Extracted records
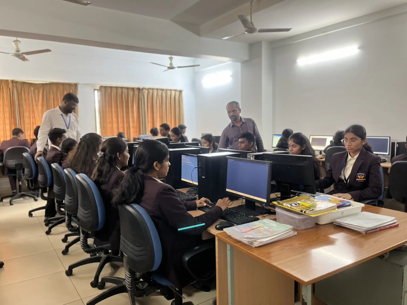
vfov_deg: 53.1
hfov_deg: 67.3
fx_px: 306
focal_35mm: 26
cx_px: 204
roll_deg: +1.2
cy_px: 152
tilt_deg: -5.7
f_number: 1.6
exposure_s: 1/50
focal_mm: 5.1
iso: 200
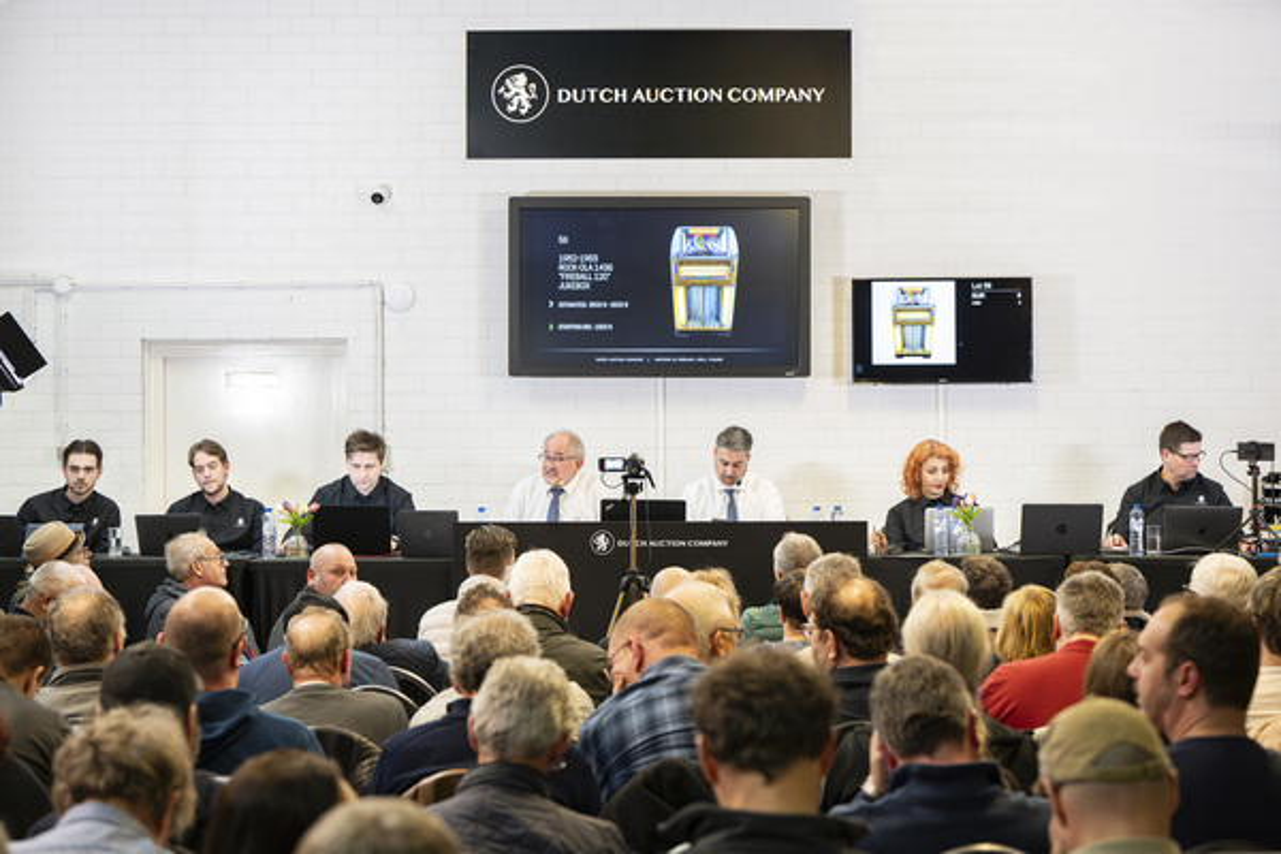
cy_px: 427
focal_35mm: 70
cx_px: 640
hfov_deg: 28.8
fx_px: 2491
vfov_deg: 19.5
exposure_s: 1/60
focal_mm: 70
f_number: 4
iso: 2000
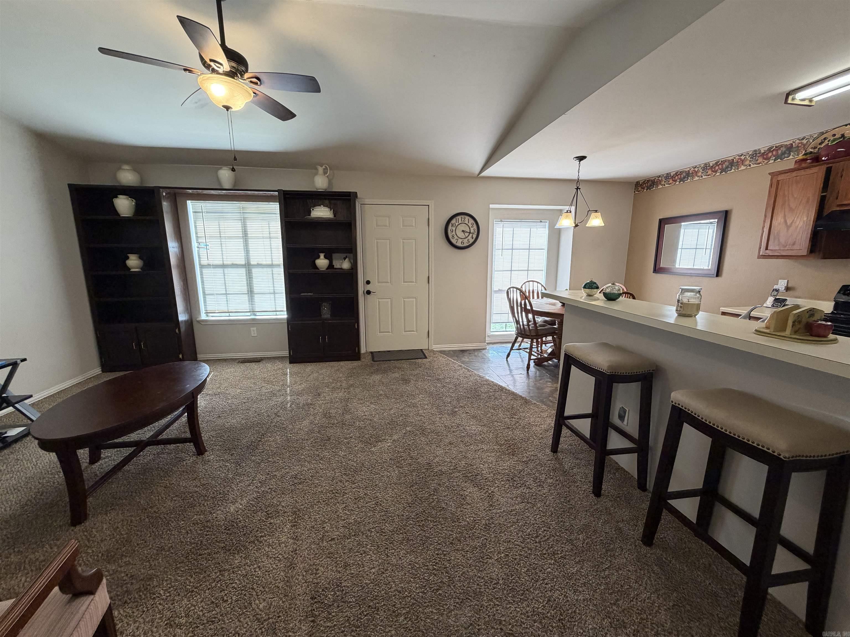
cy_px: 318
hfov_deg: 102.1
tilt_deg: -11.0
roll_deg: -0.3
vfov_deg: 85.7
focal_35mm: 14
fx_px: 344
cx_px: 425
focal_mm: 2.22
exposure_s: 1/60
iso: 200
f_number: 2.2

» **What you need to do**
Look above for the line containing "focal_mm: 5.1", then copy exactly from it through the line containing "focal_mm: 2.22", keeping both and leaving out pictures. Add nothing else.

» **Solution to the exercise**
focal_mm: 5.1
iso: 200
cy_px: 427
focal_35mm: 70
cx_px: 640
hfov_deg: 28.8
fx_px: 2491
vfov_deg: 19.5
exposure_s: 1/60
focal_mm: 70
f_number: 4
iso: 2000
cy_px: 318
hfov_deg: 102.1
tilt_deg: -11.0
roll_deg: -0.3
vfov_deg: 85.7
focal_35mm: 14
fx_px: 344
cx_px: 425
focal_mm: 2.22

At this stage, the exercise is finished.